[Dataset entries]
··········
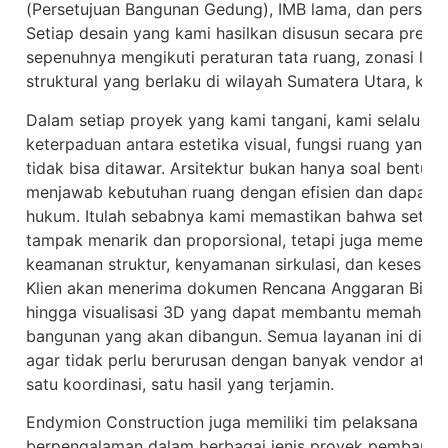
(Persetujuan Bangunan Gedung), IMB lama, dan persyarat
Setiap desain yang kami hasilkan disusun secara presisi 
sepenuhnya mengikuti peraturan tata ruang, zonasi ling
struktural yang berlaku di wilayah Sumatera Utara, kh
Dalam setiap proyek yang kami tangani, kami selalu m
keterpaduan antara estetika visual, fungsi ruang yang m
tidak bisa ditawar. Arsitektur bukan hanya soal bentuk 
menjawab kebutuhan ruang dengan efisien dan dapat 
hukum. Itulah sebabnya kami memastikan bahwa setiap
tampak menarik dan proporsional, tetapi juga memenuhi
keamanan struktur, kenyamanan sirkulasi, dan kesesuai
Klien akan menerima dokumen Rencana Anggaran Biaya (
hingga visualisasi 3D yang dapat membantu memahami 
bangunan yang akan dibangun. Semua layanan ini dir
agar tidak perlu berurusan dengan banyak vendor atau
satu koordinasi, satu hasil yang terjamin.
Endymion Construction juga memiliki tim pelaksana la
berpengalaman dalam berbagai jenis proyek pembang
··········
**Assignment**. Produce an exact reprint of the entries, dropping the images.

**Result of the exercise**.
(Persetujuan Bangunan Gedung), IMB lama, dan persyarat
Setiap desain yang kami hasilkan disusun secara presisi 
sepenuhnya mengikuti peraturan tata ruang, zonasi ling
struktural yang berlaku di wilayah Sumatera Utara, kh
Dalam setiap proyek yang kami tangani, kami selalu m
keterpaduan antara estetika visual, fungsi ruang yang m
tidak bisa ditawar. Arsitektur bukan hanya soal bentuk 
menjawab kebutuhan ruang dengan efisien dan dapat 
hukum. Itulah sebabnya kami memastikan bahwa setiap
tampak menarik dan proporsional, tetapi juga memenuhi
keamanan struktur, kenyamanan sirkulasi, dan kesesuai
Klien akan menerima dokumen Rencana Anggaran Biaya (
hingga visualisasi 3D yang dapat membantu memahami 
bangunan yang akan dibangun. Semua layanan ini dir
agar tidak perlu berurusan dengan banyak vendor atau
satu koordinasi, satu hasil yang terjamin.
Endymion Construction juga memiliki tim pelaksana la
berpengalaman dalam berbagai jenis proyek pembang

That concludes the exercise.